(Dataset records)
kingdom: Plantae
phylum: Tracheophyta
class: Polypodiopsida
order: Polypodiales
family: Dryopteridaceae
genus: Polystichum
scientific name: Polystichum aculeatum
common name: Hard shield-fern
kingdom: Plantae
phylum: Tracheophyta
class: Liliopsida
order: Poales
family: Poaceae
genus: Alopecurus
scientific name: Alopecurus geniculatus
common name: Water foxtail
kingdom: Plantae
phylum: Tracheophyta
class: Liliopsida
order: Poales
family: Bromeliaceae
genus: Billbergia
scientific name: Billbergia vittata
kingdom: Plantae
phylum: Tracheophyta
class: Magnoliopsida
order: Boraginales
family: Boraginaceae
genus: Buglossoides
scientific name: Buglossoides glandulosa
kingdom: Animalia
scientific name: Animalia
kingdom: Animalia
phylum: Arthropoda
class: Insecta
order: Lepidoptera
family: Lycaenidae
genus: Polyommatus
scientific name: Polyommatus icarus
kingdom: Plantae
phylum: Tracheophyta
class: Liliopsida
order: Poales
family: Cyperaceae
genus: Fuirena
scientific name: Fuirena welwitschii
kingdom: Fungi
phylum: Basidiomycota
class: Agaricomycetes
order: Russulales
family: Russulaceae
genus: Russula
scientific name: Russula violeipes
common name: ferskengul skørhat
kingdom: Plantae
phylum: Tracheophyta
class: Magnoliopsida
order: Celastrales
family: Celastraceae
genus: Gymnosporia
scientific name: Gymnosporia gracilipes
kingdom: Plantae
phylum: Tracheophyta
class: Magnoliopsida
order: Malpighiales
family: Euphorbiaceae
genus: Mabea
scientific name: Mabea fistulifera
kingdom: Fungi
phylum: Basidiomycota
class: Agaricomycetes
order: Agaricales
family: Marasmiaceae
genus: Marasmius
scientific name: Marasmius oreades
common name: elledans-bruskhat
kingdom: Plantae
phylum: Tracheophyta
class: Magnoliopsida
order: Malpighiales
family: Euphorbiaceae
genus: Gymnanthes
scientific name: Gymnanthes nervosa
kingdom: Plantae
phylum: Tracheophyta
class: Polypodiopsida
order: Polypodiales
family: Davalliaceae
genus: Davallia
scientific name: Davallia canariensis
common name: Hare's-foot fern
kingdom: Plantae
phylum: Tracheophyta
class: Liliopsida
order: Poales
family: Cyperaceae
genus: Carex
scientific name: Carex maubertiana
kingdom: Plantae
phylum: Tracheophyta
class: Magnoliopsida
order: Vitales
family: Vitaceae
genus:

▶ SHORT EXERCISE
Copy out every line of the records above word for word, keeping them in their original order.

▶ RIGHT ANSWER
kingdom: Plantae
phylum: Tracheophyta
class: Polypodiopsida
order: Polypodiales
family: Dryopteridaceae
genus: Polystichum
scientific name: Polystichum aculeatum
common name: Hard shield-fern
kingdom: Plantae
phylum: Tracheophyta
class: Liliopsida
order: Poales
family: Poaceae
genus: Alopecurus
scientific name: Alopecurus geniculatus
common name: Water foxtail
kingdom: Plantae
phylum: Tracheophyta
class: Liliopsida
order: Poales
family: Bromeliaceae
genus: Billbergia
scientific name: Billbergia vittata
kingdom: Plantae
phylum: Tracheophyta
class: Magnoliopsida
order: Boraginales
family: Boraginaceae
genus: Buglossoides
scientific name: Buglossoides glandulosa
kingdom: Animalia
scientific name: Animalia
kingdom: Animalia
phylum: Arthropoda
class: Insecta
order: Lepidoptera
family: Lycaenidae
genus: Polyommatus
scientific name: Polyommatus icarus
kingdom: Plantae
phylum: Tracheophyta
class: Liliopsida
order: Poales
family: Cyperaceae
genus: Fuirena
scientific name: Fuirena welwitschii
kingdom: Fungi
phylum: Basidiomycota
class: Agaricomycetes
order: Russulales
family: Russulaceae
genus: Russula
scientific name: Russula violeipes
common name: ferskengul skørhat
kingdom: Plantae
phylum: Tracheophyta
class: Magnoliopsida
order: Celastrales
family: Celastraceae
genus: Gymnosporia
scientific name: Gymnosporia gracilipes
kingdom: Plantae
phylum: Tracheophyta
class: Magnoliopsida
order: Malpighiales
family: Euphorbiaceae
genus: Mabea
scientific name: Mabea fistulifera
kingdom: Fungi
phylum: Basidiomycota
class: Agaricomycetes
order: Agaricales
family: Marasmiaceae
genus: Marasmius
scientific name: Marasmius oreades
common name: elledans-bruskhat
kingdom: Plantae
phylum: Tracheophyta
class: Magnoliopsida
order: Malpighiales
family: Euphorbiaceae
genus: Gymnanthes
scientific name: Gymnanthes nervosa
kingdom: Plantae
phylum: Tracheophyta
class: Polypodiopsida
order: Polypodiales
family: Davalliaceae
genus: Davallia
scientific name: Davallia canariensis
common name: Hare's-foot fern
kingdom: Plantae
phylum: Tracheophyta
class: Liliopsida
order: Poales
family: Cyperaceae
genus: Carex
scientific name: Carex maubertiana
kingdom: Plantae
phylum: Tracheophyta
class: Magnoliopsida
order: Vitales
family: Vitaceae
genus:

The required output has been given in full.